• [Requirement]:
Copy every one of the entries below word for word, changing nothing.

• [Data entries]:
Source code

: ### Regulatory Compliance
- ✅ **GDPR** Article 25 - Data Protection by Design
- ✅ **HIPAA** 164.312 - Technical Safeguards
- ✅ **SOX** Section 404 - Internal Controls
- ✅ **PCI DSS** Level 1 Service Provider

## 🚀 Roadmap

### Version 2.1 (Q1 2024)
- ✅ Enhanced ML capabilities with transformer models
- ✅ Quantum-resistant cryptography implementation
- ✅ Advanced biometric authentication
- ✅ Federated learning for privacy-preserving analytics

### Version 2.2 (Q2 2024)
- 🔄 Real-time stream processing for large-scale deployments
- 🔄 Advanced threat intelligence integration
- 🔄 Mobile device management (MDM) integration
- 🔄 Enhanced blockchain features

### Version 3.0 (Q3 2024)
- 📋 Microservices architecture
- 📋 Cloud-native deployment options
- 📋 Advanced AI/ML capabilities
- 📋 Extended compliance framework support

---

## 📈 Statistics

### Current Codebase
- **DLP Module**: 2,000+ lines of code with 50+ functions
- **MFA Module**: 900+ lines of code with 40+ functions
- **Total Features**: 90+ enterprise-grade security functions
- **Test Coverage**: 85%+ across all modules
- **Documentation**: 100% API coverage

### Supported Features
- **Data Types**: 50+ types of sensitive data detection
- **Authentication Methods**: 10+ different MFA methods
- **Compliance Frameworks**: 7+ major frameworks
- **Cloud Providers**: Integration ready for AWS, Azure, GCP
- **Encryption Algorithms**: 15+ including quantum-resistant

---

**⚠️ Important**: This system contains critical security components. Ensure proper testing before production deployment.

• [Answer section]:
Source code

: ### Regulatory Compliance
- ✅ **GDPR** Article 25 - Data Protection by Design
- ✅ **HIPAA** 164.312 - Technical Safeguards
- ✅ **SOX** Section 404 - Internal Controls
- ✅ **PCI DSS** Level 1 Service Provider

## 🚀 Roadmap

### Version 2.1 (Q1 2024)
- ✅ Enhanced ML capabilities with transformer models
- ✅ Quantum-resistant cryptography implementation
- ✅ Advanced biometric authentication
- ✅ Federated learning for privacy-preserving analytics

### Version 2.2 (Q2 2024)
- 🔄 Real-time stream processing for large-scale deployments
- 🔄 Advanced threat intelligence integration
- 🔄 Mobile device management (MDM) integration
- 🔄 Enhanced blockchain features

### Version 3.0 (Q3 2024)
- 📋 Microservices architecture
- 📋 Cloud-native deployment options
- 📋 Advanced AI/ML capabilities
- 📋 Extended compliance framework support

---

## 📈 Statistics

### Current Codebase
- **DLP Module**: 2,000+ lines of code with 50+ functions
- **MFA Module**: 900+ lines of code with 40+ functions
- **Total Features**: 90+ enterprise-grade security functions
- **Test Coverage**: 85%+ across all modules
- **Documentation**: 100% API coverage

### Supported Features
- **Data Types**: 50+ types of sensitive data detection
- **Authentication Methods**: 10+ different MFA methods
- **Compliance Frameworks**: 7+ major frameworks
- **Cloud Providers**: Integration ready for AWS, Azure, GCP
- **Encryption Algorithms**: 15+ including quantum-resistant

---

**⚠️ Important**: This system contains critical security components. Ensure proper testing before production deployment.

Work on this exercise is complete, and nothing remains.